All previous answers are pretty close, i.e. you were correctly blaming it on some kind of state issue.

The only part that was missing is that it is the strategy variable that remembers its state. After calling GetTextFromPage, your strategy object does not flush its existing contents.

So the trick is to instantiate your strategy inside the loop:

for (int x = 1; x <= pdfReader.NumberOfPages; x++)
{
    ITextExtractionStrategy strategy = new SimpleTextExtractionStrategy();
    string currentText = "";                                
    currentText = PdfTextExtractor.GetTextFromPage(pdfReader, x, strategy);                        
    s.Add(currentText);
}
1
votes

Got it to work by removing the strategy from this line PdfTextExtractor.GetTextFromPage(pdfReader, x, strategy)

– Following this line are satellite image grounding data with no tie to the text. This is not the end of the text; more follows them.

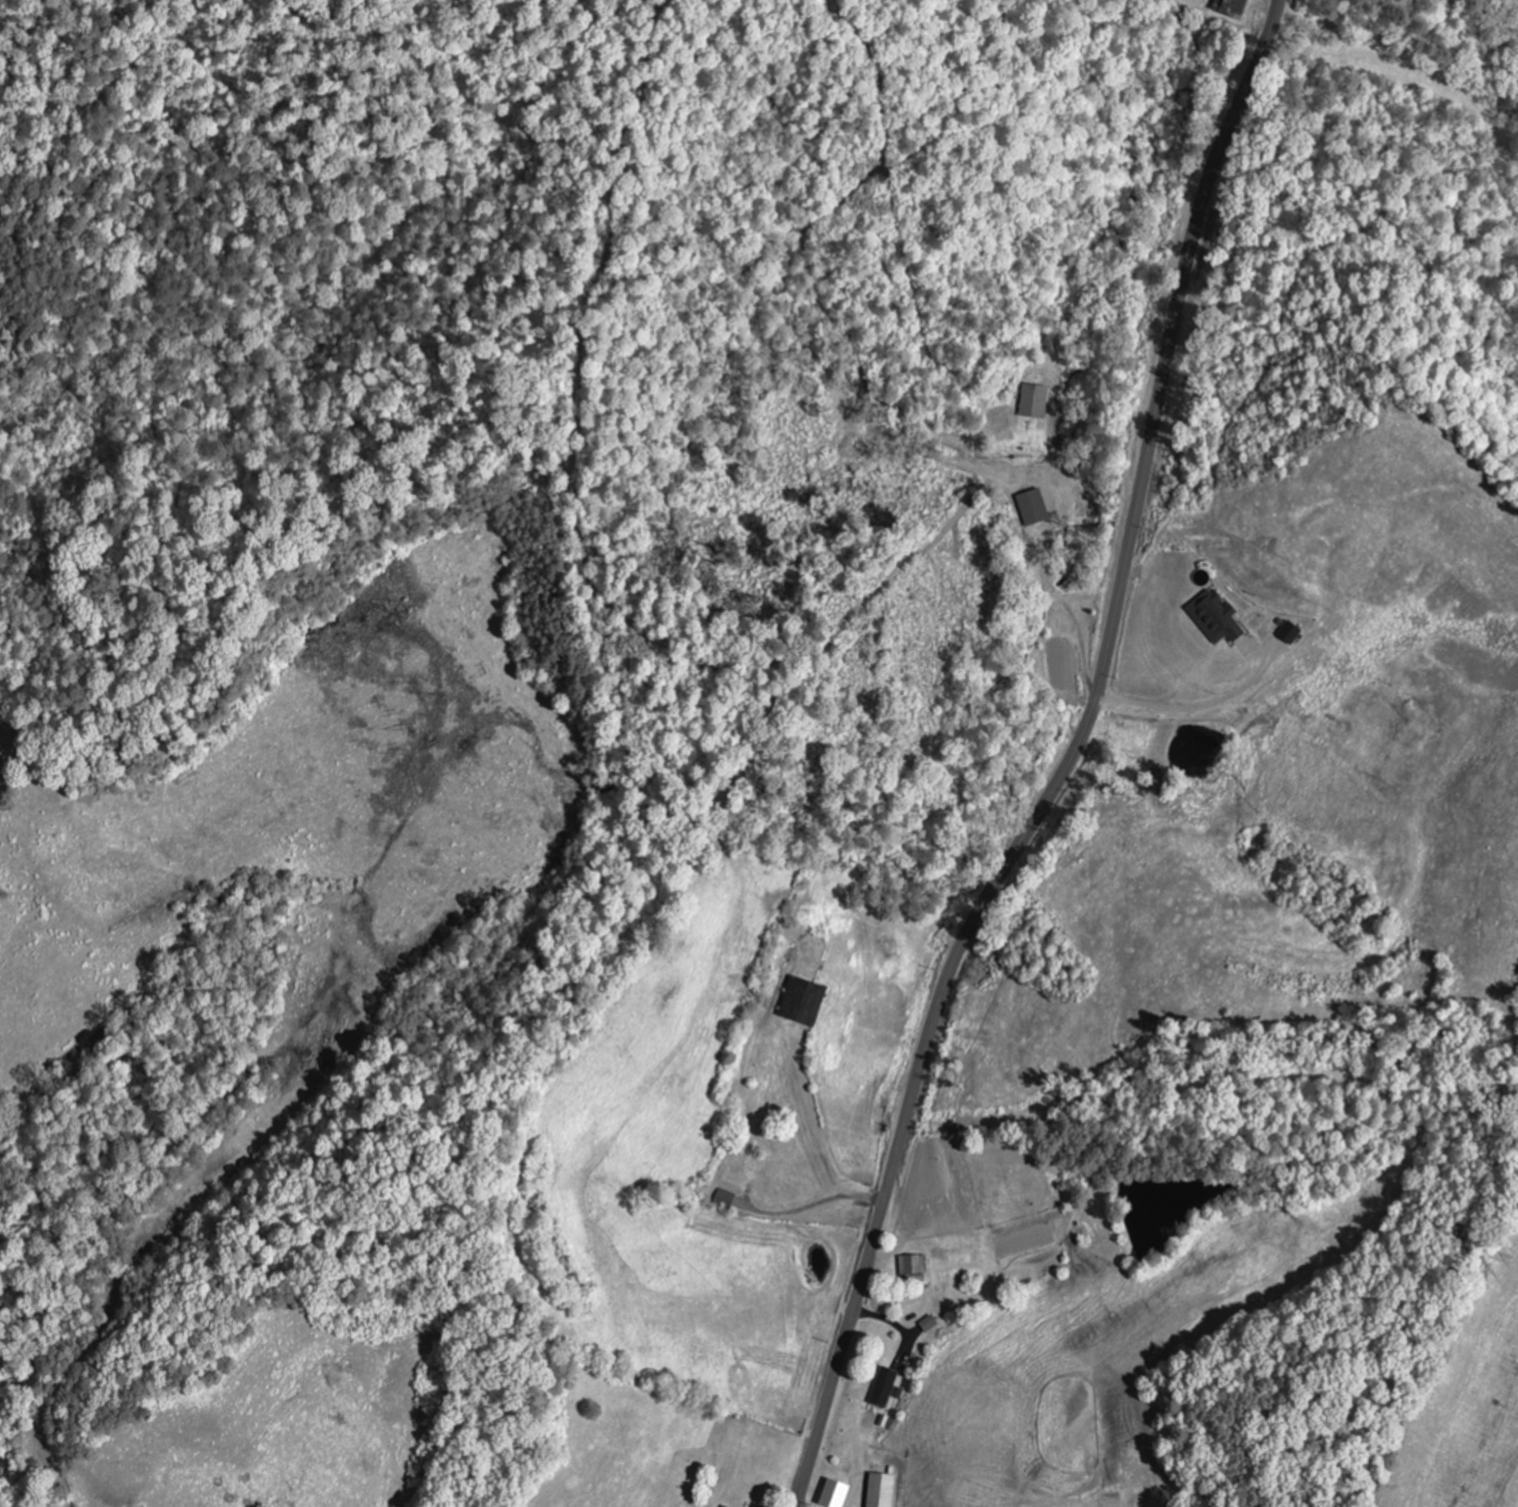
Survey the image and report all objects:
building: (1230, 8)
building: (1033, 401)
building: (1032, 507)
building: (1214, 618)
building: (1289, 632)
road: (1063, 762)
building: (801, 1001)
building: (911, 1265)
building: (883, 1387)
building: (880, 1490)
building: (832, 1494)
building: (721, 1506)

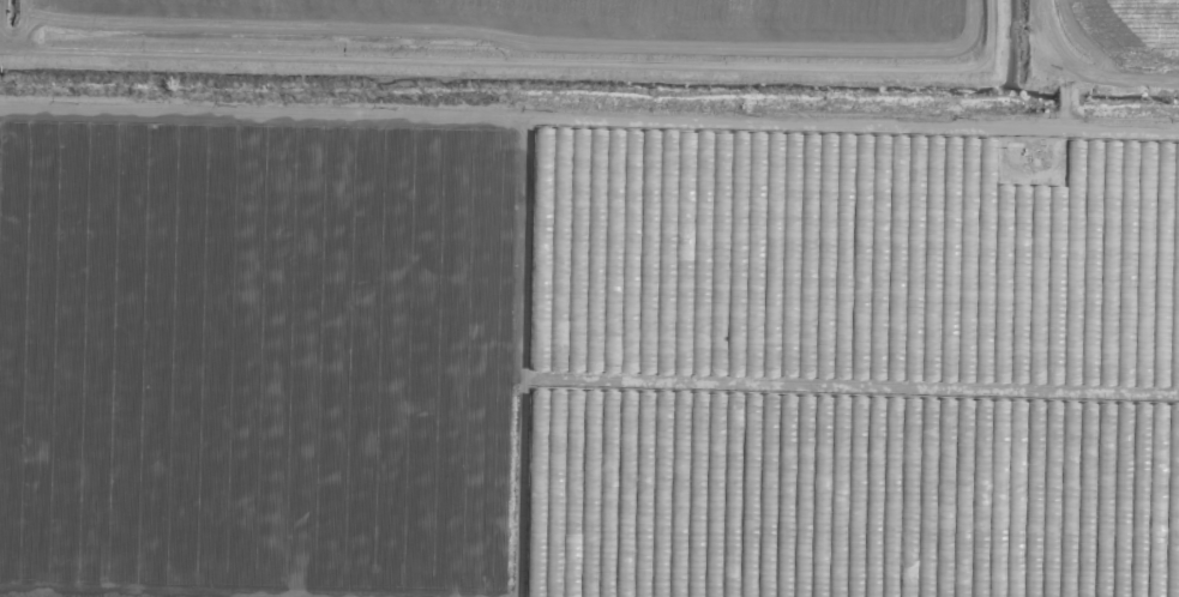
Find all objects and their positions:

static void Main(string[] args)
        {
            List<string> filePaths = new List<string>();
            filePaths.Add("C:\\temp\\pe\\ACN-ONFBG-010-R-EN-ONT (1364).pdf");
            filePaths.Add("C:\\temp\\pe\\ACN-ONFBG-010-R-UN-NOR (1364).pdf");
            filePaths.Add("C:\\temp\\pe\\ACN-ONFBG-010-R-UN-SOU (1364).pdf");
            List<string> results = doit(filePaths);
            string stall = "stall";
        }


        private static List<string> doit(List<string> filePaths)
        {
            List<string> s = new List<string>();
            int z = 0;
            while (z < filePaths.Count())
            {
                PdfReader pdfReader = new PdfReader(filePaths[z]);
                ITextExtractionStrategy strategy = new SimpleTextExtractionStrategy();
                for (int x = 1; x <= pdfReader.NumberOfPages; x++)
                {
                    string currentText = "";
                    currentText = PdfTextExtractor.GetTextFromPage(pdfReader, x);
                    s.Add(currentText);
                }
                z++;
                pdfReader.Close();
            }
            return s;
        }
0
votes

I suspect a reader state issue. Try opening the PdfReader once before the loop to get the page count. Store the page count in a variable. Use that variable as the upper bound for the loop. Then in the loop, instantiate a new PdfReader for every page, dispose it after each iteration.

EDIT: It turned out that the text extraction strategy is the culprit. It retains state somehow. Always instantiate a new SimpleTextExtractionStrategy before calling GetTextFromPage, or omit the strategy parameter - then a new instance of the default implementation of ITextExtractionStrategy will be created internally.